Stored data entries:

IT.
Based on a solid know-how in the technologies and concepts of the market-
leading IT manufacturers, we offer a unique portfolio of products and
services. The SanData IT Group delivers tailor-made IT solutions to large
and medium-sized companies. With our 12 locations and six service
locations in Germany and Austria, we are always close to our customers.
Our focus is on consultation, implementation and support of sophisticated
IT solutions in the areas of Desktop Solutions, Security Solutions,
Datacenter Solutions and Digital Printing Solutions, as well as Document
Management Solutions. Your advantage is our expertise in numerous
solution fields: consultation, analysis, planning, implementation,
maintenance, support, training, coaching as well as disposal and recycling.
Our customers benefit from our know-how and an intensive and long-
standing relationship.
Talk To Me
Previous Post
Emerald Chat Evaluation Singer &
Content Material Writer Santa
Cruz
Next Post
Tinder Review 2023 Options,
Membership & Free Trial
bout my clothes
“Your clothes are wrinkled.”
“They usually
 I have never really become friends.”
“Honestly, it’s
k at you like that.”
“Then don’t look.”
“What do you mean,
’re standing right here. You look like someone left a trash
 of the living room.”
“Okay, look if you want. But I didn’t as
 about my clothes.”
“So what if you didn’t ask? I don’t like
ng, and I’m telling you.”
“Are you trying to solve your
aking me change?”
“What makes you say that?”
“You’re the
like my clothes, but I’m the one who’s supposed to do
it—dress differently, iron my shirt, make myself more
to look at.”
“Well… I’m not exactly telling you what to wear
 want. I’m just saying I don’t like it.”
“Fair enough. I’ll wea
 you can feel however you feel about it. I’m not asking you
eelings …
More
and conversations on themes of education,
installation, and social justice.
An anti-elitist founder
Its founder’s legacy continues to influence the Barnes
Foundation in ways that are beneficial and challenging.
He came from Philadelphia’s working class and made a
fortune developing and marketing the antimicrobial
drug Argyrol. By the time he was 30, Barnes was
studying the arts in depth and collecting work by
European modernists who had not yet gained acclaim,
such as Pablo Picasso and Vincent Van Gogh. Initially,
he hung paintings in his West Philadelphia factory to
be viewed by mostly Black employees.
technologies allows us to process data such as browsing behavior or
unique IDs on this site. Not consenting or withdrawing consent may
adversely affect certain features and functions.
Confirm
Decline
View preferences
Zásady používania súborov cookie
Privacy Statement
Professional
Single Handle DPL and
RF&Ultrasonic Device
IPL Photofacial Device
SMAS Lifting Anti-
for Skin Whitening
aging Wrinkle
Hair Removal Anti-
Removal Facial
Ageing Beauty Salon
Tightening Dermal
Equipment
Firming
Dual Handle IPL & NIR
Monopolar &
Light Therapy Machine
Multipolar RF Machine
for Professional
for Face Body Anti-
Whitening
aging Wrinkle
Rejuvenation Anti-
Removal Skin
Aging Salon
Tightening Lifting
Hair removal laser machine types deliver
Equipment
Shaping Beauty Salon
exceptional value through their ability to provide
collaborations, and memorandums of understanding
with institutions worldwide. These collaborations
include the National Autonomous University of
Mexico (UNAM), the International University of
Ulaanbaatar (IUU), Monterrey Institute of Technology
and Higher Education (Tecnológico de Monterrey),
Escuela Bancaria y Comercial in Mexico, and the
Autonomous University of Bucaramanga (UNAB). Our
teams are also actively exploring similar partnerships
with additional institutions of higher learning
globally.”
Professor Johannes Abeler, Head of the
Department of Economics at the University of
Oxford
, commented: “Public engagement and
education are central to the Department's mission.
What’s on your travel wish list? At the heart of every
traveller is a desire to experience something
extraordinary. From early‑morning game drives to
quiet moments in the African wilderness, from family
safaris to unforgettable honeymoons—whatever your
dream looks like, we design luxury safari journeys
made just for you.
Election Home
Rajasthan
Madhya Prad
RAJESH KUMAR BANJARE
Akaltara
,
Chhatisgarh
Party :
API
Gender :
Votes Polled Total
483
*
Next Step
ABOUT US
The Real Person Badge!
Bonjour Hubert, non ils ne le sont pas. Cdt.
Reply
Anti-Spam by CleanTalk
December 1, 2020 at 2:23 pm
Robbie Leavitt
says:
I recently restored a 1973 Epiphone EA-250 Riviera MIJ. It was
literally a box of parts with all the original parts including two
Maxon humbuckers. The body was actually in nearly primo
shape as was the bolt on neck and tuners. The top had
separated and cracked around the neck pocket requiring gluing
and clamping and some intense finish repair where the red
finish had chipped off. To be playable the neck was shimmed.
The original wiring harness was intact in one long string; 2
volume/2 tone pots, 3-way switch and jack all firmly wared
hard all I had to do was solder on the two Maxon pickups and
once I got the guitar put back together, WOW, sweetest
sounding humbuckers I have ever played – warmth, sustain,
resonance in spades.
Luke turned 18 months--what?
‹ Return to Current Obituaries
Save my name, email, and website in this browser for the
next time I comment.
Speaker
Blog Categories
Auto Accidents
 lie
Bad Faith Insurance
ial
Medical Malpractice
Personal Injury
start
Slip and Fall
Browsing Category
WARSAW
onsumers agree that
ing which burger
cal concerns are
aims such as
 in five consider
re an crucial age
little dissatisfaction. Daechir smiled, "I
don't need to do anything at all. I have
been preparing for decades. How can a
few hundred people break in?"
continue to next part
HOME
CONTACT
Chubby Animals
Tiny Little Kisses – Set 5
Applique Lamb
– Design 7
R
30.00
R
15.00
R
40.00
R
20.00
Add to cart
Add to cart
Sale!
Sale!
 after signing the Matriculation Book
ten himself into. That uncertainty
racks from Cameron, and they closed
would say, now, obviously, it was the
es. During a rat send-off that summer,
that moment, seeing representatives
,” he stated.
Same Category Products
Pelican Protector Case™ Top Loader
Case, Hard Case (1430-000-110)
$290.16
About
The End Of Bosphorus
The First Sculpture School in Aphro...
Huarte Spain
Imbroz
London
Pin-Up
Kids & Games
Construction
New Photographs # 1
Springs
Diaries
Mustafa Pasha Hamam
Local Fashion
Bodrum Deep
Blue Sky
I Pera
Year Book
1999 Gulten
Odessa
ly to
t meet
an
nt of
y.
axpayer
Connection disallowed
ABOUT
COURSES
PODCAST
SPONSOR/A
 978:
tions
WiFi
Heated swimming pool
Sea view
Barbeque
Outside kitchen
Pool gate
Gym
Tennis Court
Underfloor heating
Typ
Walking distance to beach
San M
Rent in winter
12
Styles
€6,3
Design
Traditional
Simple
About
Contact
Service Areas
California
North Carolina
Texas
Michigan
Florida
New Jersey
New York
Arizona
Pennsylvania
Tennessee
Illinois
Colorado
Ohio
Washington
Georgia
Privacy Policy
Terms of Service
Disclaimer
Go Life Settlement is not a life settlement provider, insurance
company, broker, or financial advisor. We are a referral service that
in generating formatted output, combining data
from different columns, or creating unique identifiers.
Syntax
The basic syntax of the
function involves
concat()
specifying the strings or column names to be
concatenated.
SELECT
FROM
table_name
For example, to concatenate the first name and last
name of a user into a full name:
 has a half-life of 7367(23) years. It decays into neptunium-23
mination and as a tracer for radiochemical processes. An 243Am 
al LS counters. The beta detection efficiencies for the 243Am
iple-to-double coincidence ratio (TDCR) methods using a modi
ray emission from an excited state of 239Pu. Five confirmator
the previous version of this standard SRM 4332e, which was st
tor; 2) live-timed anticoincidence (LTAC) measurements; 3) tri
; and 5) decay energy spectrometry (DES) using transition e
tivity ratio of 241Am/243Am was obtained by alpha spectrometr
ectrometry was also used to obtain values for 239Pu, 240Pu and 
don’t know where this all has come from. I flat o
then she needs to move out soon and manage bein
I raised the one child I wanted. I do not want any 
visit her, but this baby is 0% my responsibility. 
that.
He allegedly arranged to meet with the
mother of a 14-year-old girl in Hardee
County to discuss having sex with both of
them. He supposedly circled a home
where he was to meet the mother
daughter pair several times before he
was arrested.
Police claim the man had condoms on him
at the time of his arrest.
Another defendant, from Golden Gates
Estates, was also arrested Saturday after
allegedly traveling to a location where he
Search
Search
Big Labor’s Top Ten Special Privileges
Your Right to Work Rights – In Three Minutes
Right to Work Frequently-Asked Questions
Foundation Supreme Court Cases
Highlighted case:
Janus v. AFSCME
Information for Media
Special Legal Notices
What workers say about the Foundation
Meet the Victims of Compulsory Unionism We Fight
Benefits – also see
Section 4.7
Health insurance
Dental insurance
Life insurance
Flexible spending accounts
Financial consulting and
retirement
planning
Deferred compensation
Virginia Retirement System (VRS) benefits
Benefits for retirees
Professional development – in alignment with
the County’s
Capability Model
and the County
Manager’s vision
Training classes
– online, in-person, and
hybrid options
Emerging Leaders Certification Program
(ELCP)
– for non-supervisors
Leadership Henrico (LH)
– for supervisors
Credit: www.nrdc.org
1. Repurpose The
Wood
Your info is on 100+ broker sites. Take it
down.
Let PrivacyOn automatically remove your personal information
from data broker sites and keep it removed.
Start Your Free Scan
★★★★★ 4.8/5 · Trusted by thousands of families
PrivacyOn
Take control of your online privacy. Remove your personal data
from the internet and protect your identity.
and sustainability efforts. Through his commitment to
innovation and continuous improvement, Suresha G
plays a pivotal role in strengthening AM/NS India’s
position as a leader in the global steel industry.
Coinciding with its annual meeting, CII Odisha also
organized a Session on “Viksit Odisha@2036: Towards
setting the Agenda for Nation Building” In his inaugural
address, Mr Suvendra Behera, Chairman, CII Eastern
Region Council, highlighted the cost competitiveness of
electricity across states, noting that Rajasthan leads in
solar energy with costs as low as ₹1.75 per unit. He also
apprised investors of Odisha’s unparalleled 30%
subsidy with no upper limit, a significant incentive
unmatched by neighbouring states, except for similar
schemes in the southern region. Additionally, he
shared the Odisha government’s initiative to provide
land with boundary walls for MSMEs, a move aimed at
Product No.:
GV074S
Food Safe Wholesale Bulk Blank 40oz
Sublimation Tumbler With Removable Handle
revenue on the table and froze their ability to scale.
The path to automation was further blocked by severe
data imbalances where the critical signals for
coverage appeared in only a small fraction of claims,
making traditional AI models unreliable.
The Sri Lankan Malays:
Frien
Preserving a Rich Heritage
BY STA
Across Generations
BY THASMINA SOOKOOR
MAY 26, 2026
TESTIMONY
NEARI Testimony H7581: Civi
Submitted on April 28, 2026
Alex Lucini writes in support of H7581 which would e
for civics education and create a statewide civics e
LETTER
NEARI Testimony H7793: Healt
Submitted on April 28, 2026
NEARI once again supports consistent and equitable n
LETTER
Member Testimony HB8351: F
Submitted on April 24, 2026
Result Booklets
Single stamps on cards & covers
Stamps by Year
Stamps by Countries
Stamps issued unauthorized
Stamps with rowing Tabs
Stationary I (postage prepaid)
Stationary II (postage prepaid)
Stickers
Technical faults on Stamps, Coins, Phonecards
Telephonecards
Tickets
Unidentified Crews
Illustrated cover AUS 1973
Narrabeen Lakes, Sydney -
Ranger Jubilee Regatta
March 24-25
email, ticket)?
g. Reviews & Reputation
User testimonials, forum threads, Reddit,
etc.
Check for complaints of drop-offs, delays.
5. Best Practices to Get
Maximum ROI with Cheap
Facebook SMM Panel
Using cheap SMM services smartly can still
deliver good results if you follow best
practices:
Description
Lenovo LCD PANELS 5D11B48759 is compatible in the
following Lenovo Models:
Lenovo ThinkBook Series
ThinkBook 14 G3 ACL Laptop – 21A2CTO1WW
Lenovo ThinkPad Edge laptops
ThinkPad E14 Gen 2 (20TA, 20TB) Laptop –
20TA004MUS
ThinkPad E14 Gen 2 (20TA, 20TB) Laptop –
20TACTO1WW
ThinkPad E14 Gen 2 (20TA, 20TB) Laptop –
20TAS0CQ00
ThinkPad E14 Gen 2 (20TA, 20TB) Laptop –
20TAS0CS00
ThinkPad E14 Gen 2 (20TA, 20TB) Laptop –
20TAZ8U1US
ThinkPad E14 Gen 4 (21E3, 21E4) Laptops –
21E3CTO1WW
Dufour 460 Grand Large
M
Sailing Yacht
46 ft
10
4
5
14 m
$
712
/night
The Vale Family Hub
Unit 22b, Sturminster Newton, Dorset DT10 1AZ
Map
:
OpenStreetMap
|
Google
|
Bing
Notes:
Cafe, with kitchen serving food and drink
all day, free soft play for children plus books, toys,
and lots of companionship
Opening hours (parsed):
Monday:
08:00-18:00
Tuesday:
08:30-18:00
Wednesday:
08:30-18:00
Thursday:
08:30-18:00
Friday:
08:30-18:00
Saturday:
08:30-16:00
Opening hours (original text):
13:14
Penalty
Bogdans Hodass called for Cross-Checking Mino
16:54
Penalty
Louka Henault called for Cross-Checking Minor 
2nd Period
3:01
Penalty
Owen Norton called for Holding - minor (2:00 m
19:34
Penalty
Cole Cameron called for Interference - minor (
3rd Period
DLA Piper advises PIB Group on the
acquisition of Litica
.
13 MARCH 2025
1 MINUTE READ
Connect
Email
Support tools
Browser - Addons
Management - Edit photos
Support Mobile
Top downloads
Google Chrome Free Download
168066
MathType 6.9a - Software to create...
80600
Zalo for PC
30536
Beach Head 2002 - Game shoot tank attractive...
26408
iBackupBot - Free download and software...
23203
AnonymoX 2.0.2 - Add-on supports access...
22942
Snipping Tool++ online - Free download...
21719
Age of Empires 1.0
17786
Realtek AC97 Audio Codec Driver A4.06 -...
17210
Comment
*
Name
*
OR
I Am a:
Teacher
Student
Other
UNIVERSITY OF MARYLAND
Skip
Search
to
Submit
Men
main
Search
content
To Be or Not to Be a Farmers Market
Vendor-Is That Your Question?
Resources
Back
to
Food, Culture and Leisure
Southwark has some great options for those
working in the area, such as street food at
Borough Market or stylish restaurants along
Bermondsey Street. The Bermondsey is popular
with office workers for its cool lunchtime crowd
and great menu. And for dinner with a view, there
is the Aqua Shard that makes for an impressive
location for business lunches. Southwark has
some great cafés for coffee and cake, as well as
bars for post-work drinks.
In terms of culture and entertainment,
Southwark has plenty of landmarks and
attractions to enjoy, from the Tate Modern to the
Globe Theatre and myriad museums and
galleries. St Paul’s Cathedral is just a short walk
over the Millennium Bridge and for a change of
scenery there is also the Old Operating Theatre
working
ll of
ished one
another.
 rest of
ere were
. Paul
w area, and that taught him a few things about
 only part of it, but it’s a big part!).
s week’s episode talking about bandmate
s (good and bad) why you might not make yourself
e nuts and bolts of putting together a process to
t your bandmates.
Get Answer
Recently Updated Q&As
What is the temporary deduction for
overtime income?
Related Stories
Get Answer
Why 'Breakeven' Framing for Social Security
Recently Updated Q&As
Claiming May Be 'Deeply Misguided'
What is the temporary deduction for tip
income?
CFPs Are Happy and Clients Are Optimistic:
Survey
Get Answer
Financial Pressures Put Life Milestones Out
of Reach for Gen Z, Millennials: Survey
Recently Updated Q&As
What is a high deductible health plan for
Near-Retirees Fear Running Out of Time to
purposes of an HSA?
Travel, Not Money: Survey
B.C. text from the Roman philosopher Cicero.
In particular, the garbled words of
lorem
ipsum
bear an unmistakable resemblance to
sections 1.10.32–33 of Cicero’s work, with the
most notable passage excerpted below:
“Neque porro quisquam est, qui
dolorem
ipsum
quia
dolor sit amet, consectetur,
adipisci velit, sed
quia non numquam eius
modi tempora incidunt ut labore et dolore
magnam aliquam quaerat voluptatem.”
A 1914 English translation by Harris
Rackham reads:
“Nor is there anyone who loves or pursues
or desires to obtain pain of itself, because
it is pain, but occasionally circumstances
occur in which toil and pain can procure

**Task instructions**
Return the lines of the listing unchanged, starting at its first line and stopping after the line that contains "services. The SanData".

**Written answer**
IT.
Based on a solid know-how in the technologies and concepts of the market-
leading IT manufacturers, we offer a unique portfolio of products and
services. The SanData IT Group delivers tailor-made IT solutions to large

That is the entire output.